Dr. Fran Martinez Ricarte is the Coordinator of Neuro-Oncology and Radiosurgery at the Neurosurgery Service of Vall d’Hebrón University Hospital in Barcelona, Spain. He is a member of the Research Unit of Neurotraumatology and Neurosurgery at the Vall d’Hebron Institute of Research.
Case Introduction
A 6-year-old male patient presented at Vall d’Hebron with a headache that had lasted six days. CT scans, angio-CT scans, and angiography revealed that the patient had a 23 cc parietal hematoma due to a ruptured AVM (Spetzler- Martin Grade 2) [See figure 1]. The surgical approach was chosen to treat the AVM and at the same time evacuate the hematoma. Vascular Neurosurgeon Dr. Dario Gandara joined the surgery with Dr. Martinez Ricarte.
Visualizing the Hematoma with Intraoperative Ultrasound
Navigation was used to guide placement of the skin incision and craniotomy. Hematoma evacuation and AVM removal were performed with the guidance of the bkActiv intraoperative ultrasound system paired with the Craniotomy Transducer (N13C5).
Active imaging with intraoperative ultrasound was used in conjunction with a microscope. The patient was positioned in the lateral position and fixed with the Mayfield skull clamp. A “C” incision was made in the skin, and a right parietal tailored craniotomy was performed.
Real-time active imaging was used before opening the dura to visualize the hematoma and the AVM (using color Doppler), and to ensure that the craniotomy would be sufficient in size to expose the entire operative workspace. The surgeons found that the intraoperative ultrasound provided real-time information to check the accuracy of the neuro-navigation intraoperatively and account for brain shift [See figure 2].
The ultrasonographic appearance of hematomas differs depending on the amount of time elapsed since the bleeding occurred. In the acute stage, a hematoma appears hyperechoic, meaning it appears brighter on the ultrasound image than the surrounding tissue and is therefore easy to visualize. As the clotting process progresses, the hematoma becomes progressively more isoechoic, meaning that it more resembles the surrounding tissue.

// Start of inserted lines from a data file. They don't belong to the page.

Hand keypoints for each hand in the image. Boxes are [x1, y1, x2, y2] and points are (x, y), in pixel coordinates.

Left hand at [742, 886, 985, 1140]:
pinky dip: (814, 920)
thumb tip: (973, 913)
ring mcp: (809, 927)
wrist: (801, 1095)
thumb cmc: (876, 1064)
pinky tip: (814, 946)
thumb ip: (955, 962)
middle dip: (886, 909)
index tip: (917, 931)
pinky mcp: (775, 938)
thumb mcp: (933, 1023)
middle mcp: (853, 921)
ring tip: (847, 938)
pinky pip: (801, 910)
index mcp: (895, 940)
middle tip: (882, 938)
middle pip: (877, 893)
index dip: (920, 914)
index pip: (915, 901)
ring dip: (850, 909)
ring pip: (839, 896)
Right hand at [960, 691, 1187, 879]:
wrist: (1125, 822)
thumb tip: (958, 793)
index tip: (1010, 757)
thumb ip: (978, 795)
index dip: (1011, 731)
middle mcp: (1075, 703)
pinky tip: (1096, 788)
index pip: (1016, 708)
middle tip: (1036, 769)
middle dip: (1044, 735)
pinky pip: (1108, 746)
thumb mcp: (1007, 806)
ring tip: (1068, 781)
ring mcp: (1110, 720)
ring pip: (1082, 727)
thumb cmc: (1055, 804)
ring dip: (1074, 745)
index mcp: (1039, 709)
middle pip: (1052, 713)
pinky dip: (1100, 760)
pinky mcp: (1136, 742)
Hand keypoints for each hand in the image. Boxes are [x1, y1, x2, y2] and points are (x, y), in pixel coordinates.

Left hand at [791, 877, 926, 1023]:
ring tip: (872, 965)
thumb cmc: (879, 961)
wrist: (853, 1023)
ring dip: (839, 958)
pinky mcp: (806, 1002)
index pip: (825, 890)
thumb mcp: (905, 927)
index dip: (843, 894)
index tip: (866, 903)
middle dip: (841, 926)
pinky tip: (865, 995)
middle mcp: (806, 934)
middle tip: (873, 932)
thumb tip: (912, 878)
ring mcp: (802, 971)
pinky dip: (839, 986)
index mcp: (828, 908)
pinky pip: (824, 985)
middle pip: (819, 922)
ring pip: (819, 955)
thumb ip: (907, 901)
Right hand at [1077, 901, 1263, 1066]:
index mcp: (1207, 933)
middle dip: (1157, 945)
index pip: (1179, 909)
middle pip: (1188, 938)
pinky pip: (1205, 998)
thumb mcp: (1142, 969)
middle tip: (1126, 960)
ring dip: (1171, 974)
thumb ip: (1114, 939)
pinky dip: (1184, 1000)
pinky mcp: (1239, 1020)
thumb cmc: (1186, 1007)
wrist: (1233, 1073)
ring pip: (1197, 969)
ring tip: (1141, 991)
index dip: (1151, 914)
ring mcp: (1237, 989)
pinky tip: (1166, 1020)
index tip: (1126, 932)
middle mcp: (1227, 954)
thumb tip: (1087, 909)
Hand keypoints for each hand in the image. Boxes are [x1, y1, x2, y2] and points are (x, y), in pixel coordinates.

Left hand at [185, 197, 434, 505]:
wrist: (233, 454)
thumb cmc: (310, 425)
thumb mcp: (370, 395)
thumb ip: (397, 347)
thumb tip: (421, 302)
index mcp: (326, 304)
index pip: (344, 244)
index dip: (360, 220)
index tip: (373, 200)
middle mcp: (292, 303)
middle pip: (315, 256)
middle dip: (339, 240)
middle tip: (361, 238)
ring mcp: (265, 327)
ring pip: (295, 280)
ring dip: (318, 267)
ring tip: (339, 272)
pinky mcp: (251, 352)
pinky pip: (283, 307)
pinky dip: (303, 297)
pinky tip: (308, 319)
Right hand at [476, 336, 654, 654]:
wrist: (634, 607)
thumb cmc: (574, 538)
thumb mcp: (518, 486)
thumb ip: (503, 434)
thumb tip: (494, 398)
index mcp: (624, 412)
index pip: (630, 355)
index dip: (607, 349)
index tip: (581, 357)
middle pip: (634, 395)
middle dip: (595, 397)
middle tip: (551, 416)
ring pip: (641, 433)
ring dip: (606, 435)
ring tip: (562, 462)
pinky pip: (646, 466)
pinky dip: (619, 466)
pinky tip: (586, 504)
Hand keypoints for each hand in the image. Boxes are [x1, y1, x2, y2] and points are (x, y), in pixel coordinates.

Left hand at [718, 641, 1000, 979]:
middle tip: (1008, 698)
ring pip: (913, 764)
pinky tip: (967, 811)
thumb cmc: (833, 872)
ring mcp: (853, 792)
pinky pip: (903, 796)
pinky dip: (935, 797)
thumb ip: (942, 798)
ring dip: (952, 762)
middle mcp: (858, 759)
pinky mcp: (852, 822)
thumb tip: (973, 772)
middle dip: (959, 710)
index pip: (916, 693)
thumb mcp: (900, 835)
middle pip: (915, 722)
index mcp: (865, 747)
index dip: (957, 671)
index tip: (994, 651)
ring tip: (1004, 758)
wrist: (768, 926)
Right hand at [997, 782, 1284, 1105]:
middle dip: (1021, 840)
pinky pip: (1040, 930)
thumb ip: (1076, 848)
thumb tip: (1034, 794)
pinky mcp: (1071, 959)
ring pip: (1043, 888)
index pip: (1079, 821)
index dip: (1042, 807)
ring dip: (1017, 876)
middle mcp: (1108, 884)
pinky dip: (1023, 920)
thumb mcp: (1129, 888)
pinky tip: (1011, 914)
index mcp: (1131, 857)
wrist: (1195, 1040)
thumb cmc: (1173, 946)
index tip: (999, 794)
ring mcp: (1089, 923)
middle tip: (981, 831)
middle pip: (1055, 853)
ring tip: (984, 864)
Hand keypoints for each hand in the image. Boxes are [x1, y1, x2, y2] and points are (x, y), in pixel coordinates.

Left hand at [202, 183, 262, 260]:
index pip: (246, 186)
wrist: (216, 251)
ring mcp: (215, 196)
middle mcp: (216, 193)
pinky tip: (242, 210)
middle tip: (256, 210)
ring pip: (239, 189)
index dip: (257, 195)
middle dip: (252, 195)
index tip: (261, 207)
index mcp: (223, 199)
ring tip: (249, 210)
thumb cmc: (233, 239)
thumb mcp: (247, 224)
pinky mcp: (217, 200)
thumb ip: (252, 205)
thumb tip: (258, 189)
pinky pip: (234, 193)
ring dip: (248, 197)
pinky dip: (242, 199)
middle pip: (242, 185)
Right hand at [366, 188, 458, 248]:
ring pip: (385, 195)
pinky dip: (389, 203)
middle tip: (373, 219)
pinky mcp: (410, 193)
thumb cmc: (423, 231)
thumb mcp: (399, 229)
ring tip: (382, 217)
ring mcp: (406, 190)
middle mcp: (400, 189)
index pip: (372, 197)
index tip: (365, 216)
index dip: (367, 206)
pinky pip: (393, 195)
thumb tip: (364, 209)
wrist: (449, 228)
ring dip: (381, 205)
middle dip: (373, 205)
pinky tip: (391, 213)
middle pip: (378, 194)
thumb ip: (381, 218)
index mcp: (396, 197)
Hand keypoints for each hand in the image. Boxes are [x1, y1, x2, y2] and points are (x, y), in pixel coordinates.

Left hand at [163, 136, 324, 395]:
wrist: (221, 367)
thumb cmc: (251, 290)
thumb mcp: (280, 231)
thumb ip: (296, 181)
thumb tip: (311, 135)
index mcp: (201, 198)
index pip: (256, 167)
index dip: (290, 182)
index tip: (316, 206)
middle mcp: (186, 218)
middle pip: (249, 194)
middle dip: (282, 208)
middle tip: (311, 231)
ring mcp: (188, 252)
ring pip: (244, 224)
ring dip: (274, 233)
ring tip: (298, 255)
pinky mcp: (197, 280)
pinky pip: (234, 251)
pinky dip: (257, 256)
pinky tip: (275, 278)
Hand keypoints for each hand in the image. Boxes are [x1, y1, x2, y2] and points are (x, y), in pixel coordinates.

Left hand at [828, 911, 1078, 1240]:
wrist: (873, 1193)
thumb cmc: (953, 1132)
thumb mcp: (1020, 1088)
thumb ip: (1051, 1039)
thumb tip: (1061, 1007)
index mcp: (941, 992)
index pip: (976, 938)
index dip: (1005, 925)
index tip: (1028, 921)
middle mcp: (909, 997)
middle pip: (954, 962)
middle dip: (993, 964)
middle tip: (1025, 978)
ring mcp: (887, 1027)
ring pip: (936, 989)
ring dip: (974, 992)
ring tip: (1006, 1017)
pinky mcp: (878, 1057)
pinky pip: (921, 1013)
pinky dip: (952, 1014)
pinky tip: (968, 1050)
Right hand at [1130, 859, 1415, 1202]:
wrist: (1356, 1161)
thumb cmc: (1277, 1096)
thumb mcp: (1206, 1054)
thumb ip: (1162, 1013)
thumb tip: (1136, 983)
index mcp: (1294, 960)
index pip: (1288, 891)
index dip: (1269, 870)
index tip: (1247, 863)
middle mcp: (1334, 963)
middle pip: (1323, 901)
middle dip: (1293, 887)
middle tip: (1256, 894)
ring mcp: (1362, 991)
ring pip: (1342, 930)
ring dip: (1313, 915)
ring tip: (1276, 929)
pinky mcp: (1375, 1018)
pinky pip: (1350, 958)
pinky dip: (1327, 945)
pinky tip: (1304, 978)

Resecting the AVM and Evacuating the Hematoma
When the dura was opened, the hematoma and the AVM were visualized using the Craniotomy Transducer directly on the brain tissue. Intraoperative images obtained after opening the dura are more clear than prior to opening the dura.
Color Doppler was activated on the active imaging system to provide more information on the location, size, and flow characteristics of the AVM and the hematoma [See figure 3]. This information was used to decide how to proceed with the resection and evacuation.
After clipping the feeding artery, the nidus was resected and the hematoma evacuated. Active imaging allowed visualization of brain shift due to clot removal and also helped identify the nidus and the abnormal vessels (feeding artery and draining vein).
The Dual Live Compare feature was activated on the intraoperative ultrasound system to see the live imaging post evacuation of the hematoma with the baseline scan from before evacuation [See figure 4]. The compare feature allows a fast assessment of the completion of the procedure.
Conclusions
At the end of the surgery, color Doppler was used to make sure that the nidus was completely resected, and there was no visual evidence of flow through the AVM on the intraoperative ultrasound. The procedure was finished by repositioning the bone and fixing it with mini self-tapping plates.
Postoperative CT and angiography were performed to confirm the absence of complications and verify the complete resection of the AVM [figure 5].
In summary, the real-time active imaging was a reliable and useful tool for intraoperative localization and guidance for AVM resection and hematoma evacuation.